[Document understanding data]
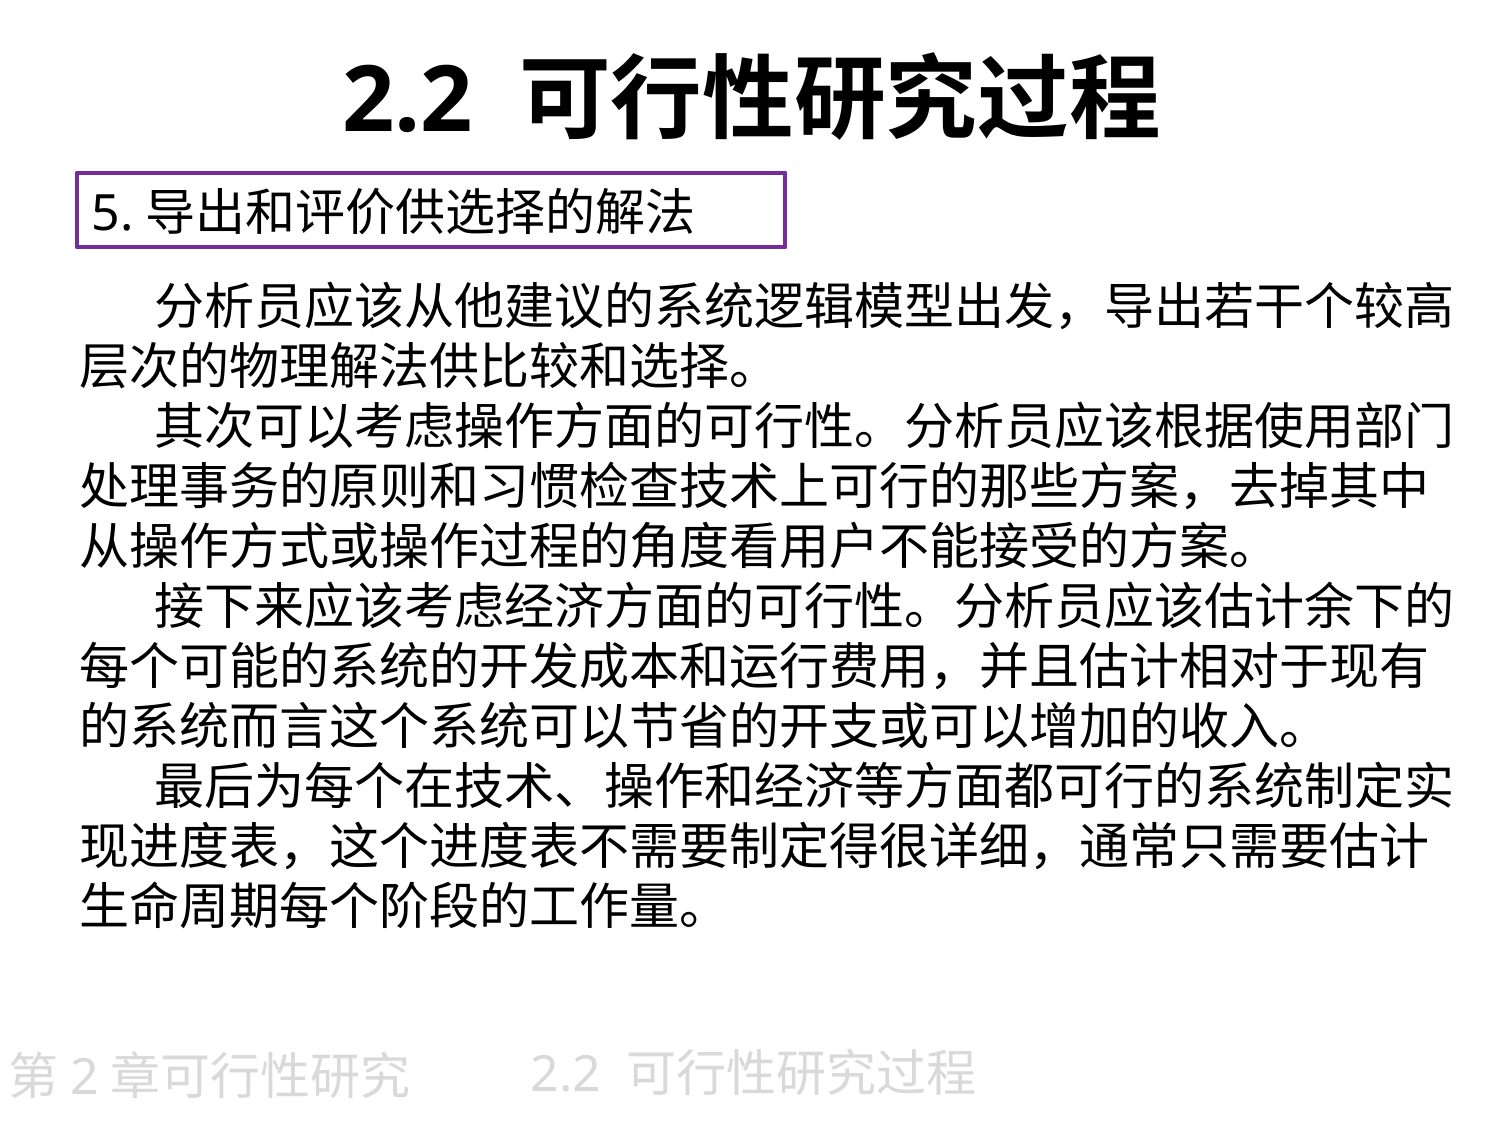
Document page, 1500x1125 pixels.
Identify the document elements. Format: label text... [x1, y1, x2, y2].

text_box 2.2 可行性研究过程 [478, 1032, 1029, 1111]
text_box 第2章可行性研究 [0, 1035, 437, 1114]
text_box 分析员应该从他建议的系统逻辑模型出发，导出若干个较高层次的物理解法供比较和选择。 其次可以考虑操作方面的可行性。分析员应该根据使用部门处理事务的原则和习惯检查技术上可行的那些方案，去掉其中从操作方式或操作过程的角度看用户不能接受的方案。 接下来应该考虑经济方面的可行性。分析员应该估计余下的每个可能的系统的开发成本和运行费用，并且估计相对于现有的系统而言这个系统可以节省的开支或可以增加的收入。 最后为每个在技术、操作和经济等方面都可行的系统制定实现进度表，这个进度表不需要制定得很详细，通常只需要估计生命周期每个阶段的工作量。 [64, 267, 1483, 942]
text_box 5.导出和评价供选择的解法 [75, 171, 787, 249]
title 2.2 可行性研究过程 [76, 0, 1428, 189]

# WHAT YOU HAVE TO DO
Write the records above out again exactly, with no pictures in your copy.

# WRITTEN RESPONSE
Document page, 1500x1125 pixels.
Identify the document elements. Format: label text... [x1, y1, x2, y2].

text_box 2.2 可行性研究过程 [478, 1032, 1029, 1111]
text_box 第2章可行性研究 [0, 1035, 437, 1114]
text_box 分析员应该从他建议的系统逻辑模型出发，导出若干个较高层次的物理解法供比较和选择。 其次可以考虑操作方面的可行性。分析员应该根据使用部门处理事务的原则和习惯检查技术上可行的那些方案，去掉其中从操作方式或操作过程的角度看用户不能接受的方案。 接下来应该考虑经济方面的可行性。分析员应该估计余下的每个可能的系统的开发成本和运行费用，并且估计相对于现有的系统而言这个系统可以节省的开支或可以增加的收入。 最后为每个在技术、操作和经济等方面都可行的系统制定实现进度表，这个进度表不需要制定得很详细，通常只需要估计生命周期每个阶段的工作量。 [64, 267, 1483, 942]
text_box 5.导出和评价供选择的解法 [75, 171, 787, 249]
title 2.2 可行性研究过程 [76, 0, 1428, 189]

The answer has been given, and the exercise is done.